I Corrected It Myself

I grade my own students’ lab reports. In truth, I do this because when I started teaching ten years ago, I had about a dozen students in Organic Chemistry. Lately, I have found that assignments and grading methods that I had developed for small class sizes were too labor intensive for larger classes. One common way to decrease the correcting load is to have teaching assistants that grade laboratory assignments. I’m not so sure that I want to go this route. The obvious reason that pops into my brain is that TAs can’t be trusted to grade well. This probably shows more bias than rationality, but it is true that a certain amount of TA training would be necessary for consistent and accurate grading. I wonder if the type of question I would ask would have to change. I assume that I would have to build the expectation of student grading into my questions.

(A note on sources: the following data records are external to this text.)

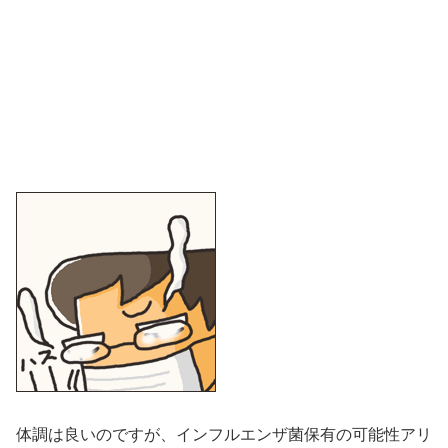
体調は良いのですが、インフルエンザ菌保有の可能性アリ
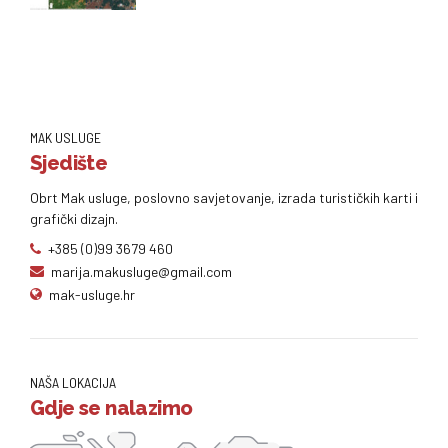
MAK USLUGE
Sjedište
Obrt Mak usluge, poslovno savjetovanje, izrada turističkih karti i
grafički dizajn.
+385 (0)99 3679 460
marija.makusluge@gmail.com
mak-usluge.hr
NAŠA LOKACIJA
Gdje se nalazimo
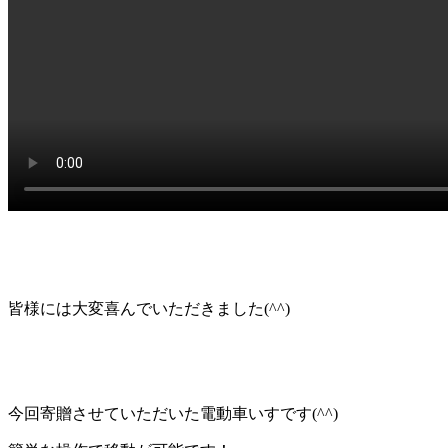
皆様には大変喜んでいただきました(^^)
今回寄贈させていただいた電動車いすです(^^)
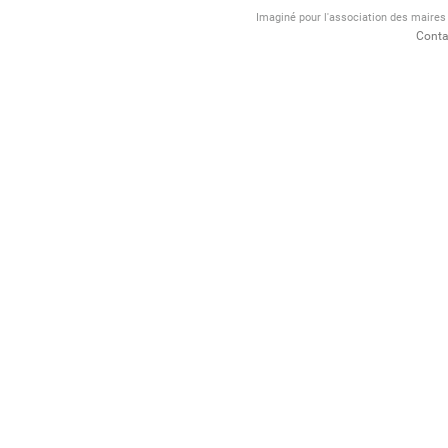
Imaginé pour l'association des maire
Conta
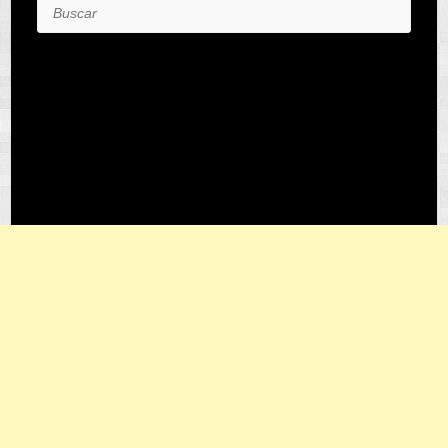
Buscar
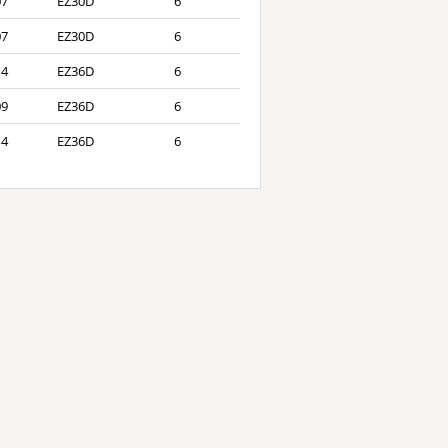
07
EZ30D
6
07
EZ30D
6
14
EZ36D
6
09
EZ36D
6
14
EZ36D
6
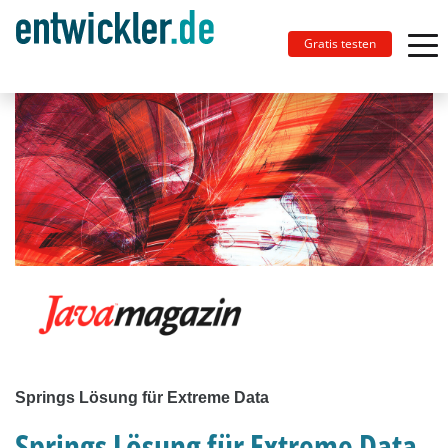
Gratis testen
Springs Lösung für Extreme Data
Springs Lösung für Extreme Data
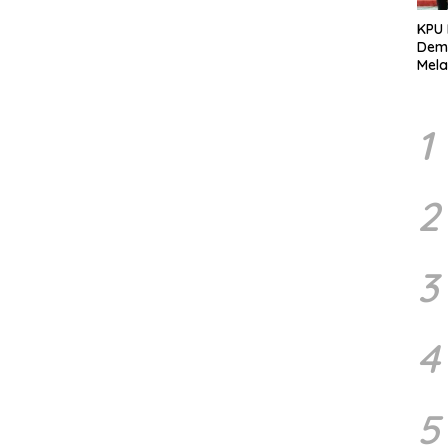
KPU
Demo
Mela
Per
dala
Pemi
1
2
3
4
5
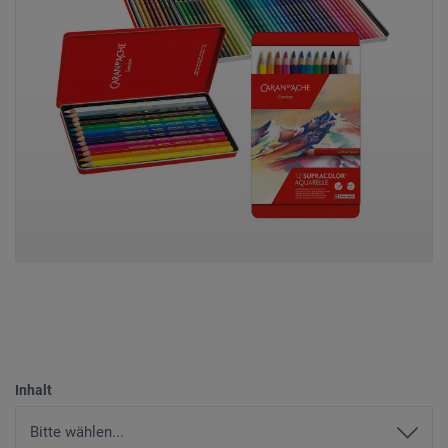
Inhalt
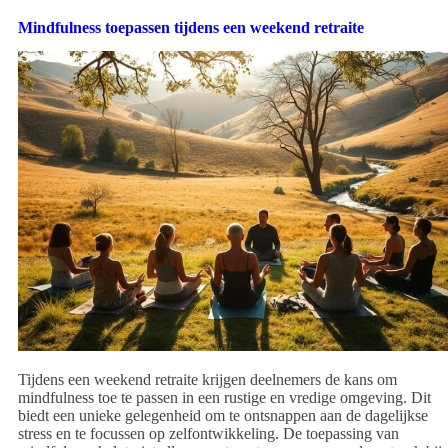
Mindfulness toepassen tijdens een weekend retraite
Tijdens een weekend retraite krijgen deelnemers de kans om
mindfulness toe te passen in een rustige en vredige omgeving. Dit
biedt een unieke gelegenheid om te ontsnappen aan de dagelijkse
stress en te focussen op zelfontwikkeling. De toepassing van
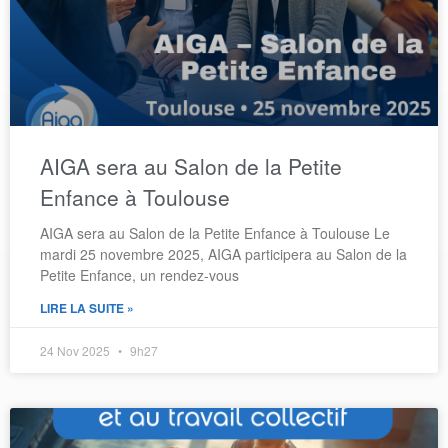
AIGA sera au Salon de la Petite
Enfance à Toulouse​
AIGA sera au Salon de la Petite Enfance à Toulouse Le
mardi 25 novembre 2025, AIGA participera au Salon de la
Petite Enfance, un rendez-vous
LIRE LA SUITE »
24 Nov 2025
9h27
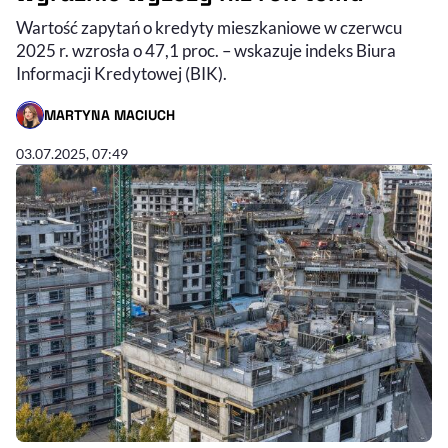
Wartość zapytań o kredyty mieszkaniowe w czerwcu
2025 r. wzrosła o 47,1 proc. – wskazuje indeks Biura
Informacji Kredytowej (BIK).
MARTYNA MACIUCH
- AUTOR ARTYKUŁU - PROFIL
03.07.2025, 07:49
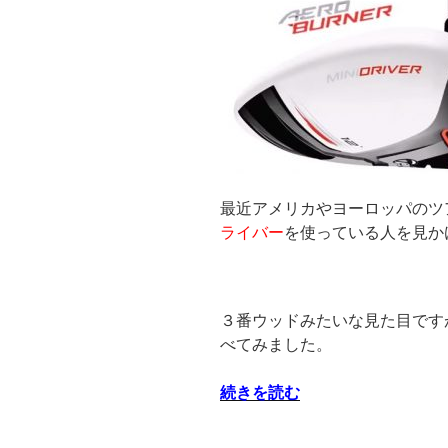
最近アメリカやヨーロッパのツ
ライバー
を使っている人を見か
３番ウッドみたいな見た目です
べてみました。
“エ
続きを読む
ア
ロ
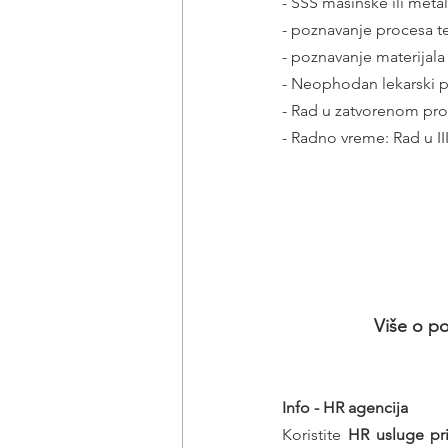
- SSS mašinske ili metal
- poznavanje procesa 
- poznavanje materijala 
- Neophodan lekarski 
- Rad u zatvorenom pro
- Radno vreme: Rad u II
Više o po
Info - HR agencija 
Koristite 
HR usluge pr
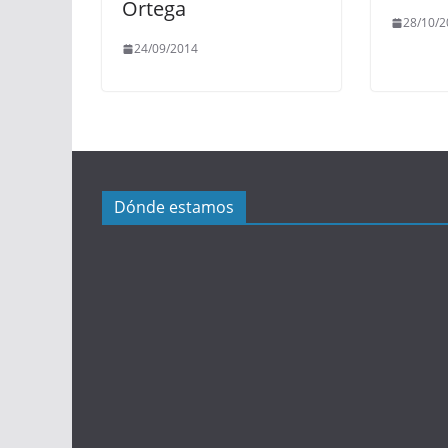
Ortega
28/10/2
24/09/2014
Dónde estamos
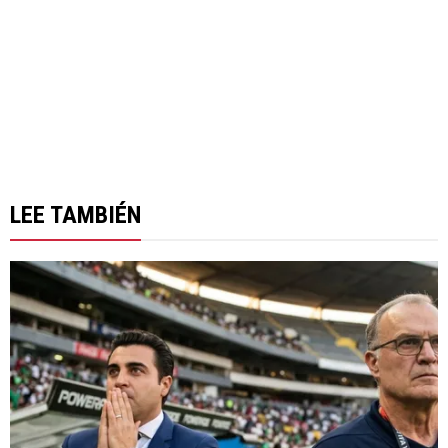
LEE TAMBIÉN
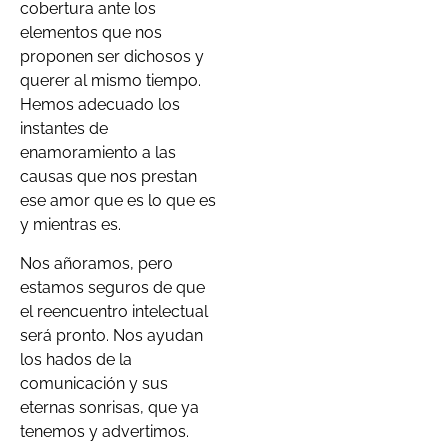
cobertura ante los
elementos que nos
proponen ser dichosos y
querer al mismo tiempo.
Hemos adecuado los
instantes de
enamoramiento a las
causas que nos prestan
ese amor que es lo que es
y mientras es.
Nos añoramos, pero
estamos seguros de que
el reencuentro intelectual
será pronto. Nos ayudan
los hados de la
comunicación y sus
eternas sonrisas, que ya
tenemos y advertimos.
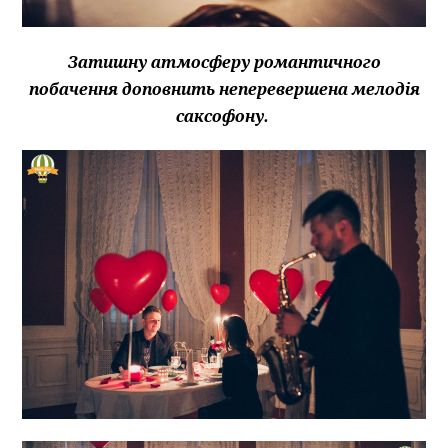
Затишну атмосферу романтичного
побачення доповнить неперевершена мелодія
саксофону.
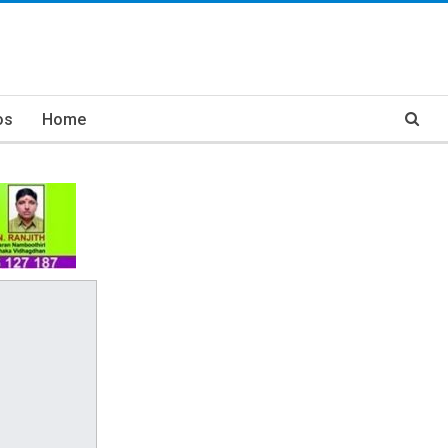
os
Home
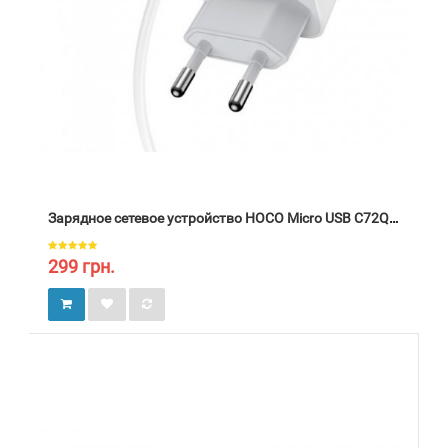
Зарядное сетевое устройство HOCO Micro USB C72Q 1USB, QC3.0/FCP/AFC, 3A, 18W цвет белый
299 грн.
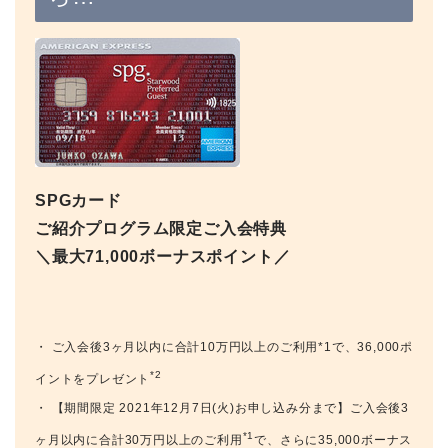
SPGカード
ご紹介プログラム限定ご入会特典
＼最大71,000ボーナスポイント／
・ ご入会後3ヶ月以内に合計10万円以上のご利用*1で、36,000ポ
*2
イントをプレゼント
・ 【期間限定 2021年12月7日(火)お申し込み分まで】ご入会後3
*1
ヶ月以内に合計30万円以上のご利用
で、さらに35,000ボーナス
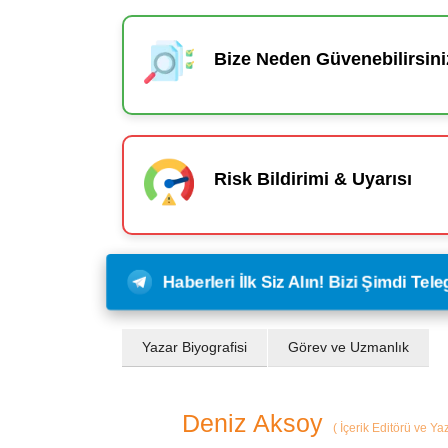
Bize Neden Güvenebilirsini
Risk Bildirimi & Uyarısı
Haberleri İlk Siz Alın! Bizi Şimdi Te
Yazar Biyografisi
Görev ve Uzmanlık
Deniz Aksoy
(
İçerik Editörü ve Ya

On the other hand, do I gain something from grading student papers? Assignments are a way for students to offer feedback to instructors. From grading assignments I discover: 1) what concepts the students are struggling with, 2) how they could be further challenged, 3) whether or not they understand the question the way I intended it, and 4) where they are getting their information from. I also learn thing about students and about the material that I didn’t know before. It is arrogant to assume that I cannot learn from my students. The thing is, I would miss the opportunity to understand my students better and to see if I could learn something new.


One Comment

  1. Posted May 12, 2009 at 5:50 pm | Permalink

    My increasing organic chemistry class size several years ago is what got me motivated to get into WebCT and automated grading. Now my classes are ofter over 200 students and I am glad I made the shift. But a lab would be challenging to grade automatically.